Zespół nauczycielski sióstr był, moim zdaniem, wzorowy i odpowiadał wymaganiom chwili w zupełności i to tak pod względem działalności pedagogicznej, opanowania i spokoju, tak wówczas potrzebnego, jak i naukowym. Zasadniczo mieliśmy do każdego przedmiotu osobnego profesora. Szczególnie przypominam sobie ze wzruszeniem siostrę Górską, osobę pełną taktu i umiaru, łagodną, pogodną, lecz umiejącą przeciwdziałać odpowiednio wybrykom młodzieży. Zyskała ona ogólne poważanie. Uczyła zoologii i geografii, a wszyscy uczniowie lubili ją chyba najbardziej. Bardzo miła była też siostra Piotrowska – polonistka.

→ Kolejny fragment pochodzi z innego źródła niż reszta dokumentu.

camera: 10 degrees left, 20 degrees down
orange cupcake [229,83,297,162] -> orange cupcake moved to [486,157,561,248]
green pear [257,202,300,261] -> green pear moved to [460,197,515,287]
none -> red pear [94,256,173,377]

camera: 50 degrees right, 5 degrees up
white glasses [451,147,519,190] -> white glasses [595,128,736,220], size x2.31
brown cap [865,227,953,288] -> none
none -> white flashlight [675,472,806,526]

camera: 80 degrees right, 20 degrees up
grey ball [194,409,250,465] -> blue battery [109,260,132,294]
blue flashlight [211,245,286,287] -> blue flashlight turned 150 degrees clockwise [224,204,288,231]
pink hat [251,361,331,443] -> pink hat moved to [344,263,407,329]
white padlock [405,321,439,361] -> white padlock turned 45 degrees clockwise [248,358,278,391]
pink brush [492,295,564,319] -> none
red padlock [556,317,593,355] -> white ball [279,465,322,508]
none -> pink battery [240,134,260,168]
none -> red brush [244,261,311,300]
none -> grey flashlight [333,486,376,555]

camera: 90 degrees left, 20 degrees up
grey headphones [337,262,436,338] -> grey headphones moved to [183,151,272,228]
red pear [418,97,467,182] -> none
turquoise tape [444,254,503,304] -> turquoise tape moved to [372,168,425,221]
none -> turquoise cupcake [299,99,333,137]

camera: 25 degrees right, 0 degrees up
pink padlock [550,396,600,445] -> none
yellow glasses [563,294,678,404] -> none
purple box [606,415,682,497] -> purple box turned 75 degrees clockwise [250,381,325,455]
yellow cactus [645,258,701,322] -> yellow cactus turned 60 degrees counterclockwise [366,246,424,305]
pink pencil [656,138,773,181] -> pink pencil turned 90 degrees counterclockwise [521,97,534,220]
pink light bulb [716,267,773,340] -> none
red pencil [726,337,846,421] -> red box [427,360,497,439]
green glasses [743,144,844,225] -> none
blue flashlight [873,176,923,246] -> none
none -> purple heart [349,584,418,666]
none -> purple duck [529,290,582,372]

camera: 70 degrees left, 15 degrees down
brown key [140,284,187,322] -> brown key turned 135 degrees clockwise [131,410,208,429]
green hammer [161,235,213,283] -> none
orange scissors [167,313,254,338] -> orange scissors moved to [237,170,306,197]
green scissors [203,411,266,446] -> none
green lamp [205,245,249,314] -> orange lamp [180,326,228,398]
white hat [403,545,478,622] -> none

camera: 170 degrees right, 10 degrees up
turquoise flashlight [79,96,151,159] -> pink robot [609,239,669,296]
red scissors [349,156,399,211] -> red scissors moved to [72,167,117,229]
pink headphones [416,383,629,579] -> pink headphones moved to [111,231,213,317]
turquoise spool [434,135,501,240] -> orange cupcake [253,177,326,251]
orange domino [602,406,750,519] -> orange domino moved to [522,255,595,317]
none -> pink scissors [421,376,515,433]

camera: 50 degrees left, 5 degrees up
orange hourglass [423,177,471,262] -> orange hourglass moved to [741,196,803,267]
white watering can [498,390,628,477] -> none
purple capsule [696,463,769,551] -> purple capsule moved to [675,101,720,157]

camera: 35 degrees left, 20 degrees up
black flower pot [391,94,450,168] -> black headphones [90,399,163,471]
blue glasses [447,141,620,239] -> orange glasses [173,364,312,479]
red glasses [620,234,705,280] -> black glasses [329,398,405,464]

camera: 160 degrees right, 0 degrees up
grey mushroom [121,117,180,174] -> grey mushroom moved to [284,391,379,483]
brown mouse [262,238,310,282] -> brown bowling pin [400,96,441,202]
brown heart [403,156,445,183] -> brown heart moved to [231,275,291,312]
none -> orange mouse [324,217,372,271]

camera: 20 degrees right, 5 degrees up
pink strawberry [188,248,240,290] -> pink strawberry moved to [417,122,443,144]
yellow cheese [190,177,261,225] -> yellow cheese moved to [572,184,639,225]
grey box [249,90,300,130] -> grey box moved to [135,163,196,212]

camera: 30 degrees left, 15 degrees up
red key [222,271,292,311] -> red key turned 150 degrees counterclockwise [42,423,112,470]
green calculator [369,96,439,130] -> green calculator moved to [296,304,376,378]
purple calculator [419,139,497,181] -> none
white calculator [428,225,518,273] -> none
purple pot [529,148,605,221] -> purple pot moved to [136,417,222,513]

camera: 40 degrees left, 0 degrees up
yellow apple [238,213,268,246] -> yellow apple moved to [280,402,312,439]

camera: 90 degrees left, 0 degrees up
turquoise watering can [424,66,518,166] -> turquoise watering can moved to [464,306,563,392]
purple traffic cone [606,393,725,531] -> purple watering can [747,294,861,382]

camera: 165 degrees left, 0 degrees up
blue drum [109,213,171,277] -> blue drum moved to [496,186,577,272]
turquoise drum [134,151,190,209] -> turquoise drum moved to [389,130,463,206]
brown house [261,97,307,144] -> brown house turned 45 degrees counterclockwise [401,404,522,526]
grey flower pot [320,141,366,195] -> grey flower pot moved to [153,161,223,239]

Nie można jednak powiedzieć, że zespół uczniów był całkowicie na poziomie. Tak pod względem naukowym, gdzie nie zauważałem takiego zainteresowania nawet u siebie jak [jest] obecnie, jak i pod względem zajęć i kierunków zainteresowań, wyobrażeń itp. można było znaleźć częste odchylenia. Naturalnie wpływały bardzo na te różne braki i warunki wojenne, i pewne rozproszenie oraz rozterki związane z wypadkami wojny, powstania itd. Na ogół jednak koledzy byli sympatyczni i dobrzy w gruncie rzeczy. Ja osobiście polubiłem szczególnie kolegę Lewandowskiego.
Do bezpośrednich konfliktów z Niemcami nie dochodziło, gdyż komplety były dobrze ukryte i okupantom nie udało się nigdy ich wyśledzić.
Po miesiącu nauki w Milanówku przeniosłem się z rodziną do Małopolski, w pobliże Krakowa, do miasteczka Pilica. Tu dostałem się do kompletu zorganizowanego przy tutejszym dworze [pana] Arkuszewskiego. Warunki lokalowe przedstawiały się oczywiście doskonale. Uczyliśmy się bowiem we czwórkę (dwóch chłopców, dwoje dziewcząt) przy siostrzenicy dziedzica w jej prywatnym mieszkaniu na zamku. Tu korzystałem z nauki trzy miesiące, opanowałem zaś przeszło połowę materiału ze wszystkich przedmiotów. Sprawa pomocy naukowych i podręczników i tu przedstawiała się krucho. Zdobywałem je także, pożyczając lub wspólnie korzystając z kolegami.
Nauczycielki mieliśmy dwie: pannę Annę, stałą nauczycielkę przy owej siostrzenicy dziedzica, tzw. Pankę, i pannę Cesię. Pierwsza uczyła wszystkich przedmiotów oprócz łaciny, którą wykładała druga. Panka była osobą bardzo miłą i inteligentną, lecz niewykwalifikowaną w zawodzie nauczycielskim. Pod tym względem stała wyżej panna Cesia.
Zespół uczniowski przedstawiał się korzystnie, nawet może lepiej aniżeli poprzedni.
Z Niemcami nie było żadnych kłopotów, gdyż częstokroć zupełnie nie było ich w miasteczku, a gdy czasami stacjonowali w zamku Ukraińcy, to nie przedstawiali oni większego zagrożenia. W każdym razie trzeba się było w czasie tych pobytów dobrze ukrywać, bo nawet raz już pewien oficer żandarmerii był na tropie kompletu Panki.
Po zajęciu Pilicy przez Armię Czerwoną komplet się rozpadł. Uczyłem się już pewien czas prywatnie w Charsznicy, dokąd przenieśliśmy się wkrótce.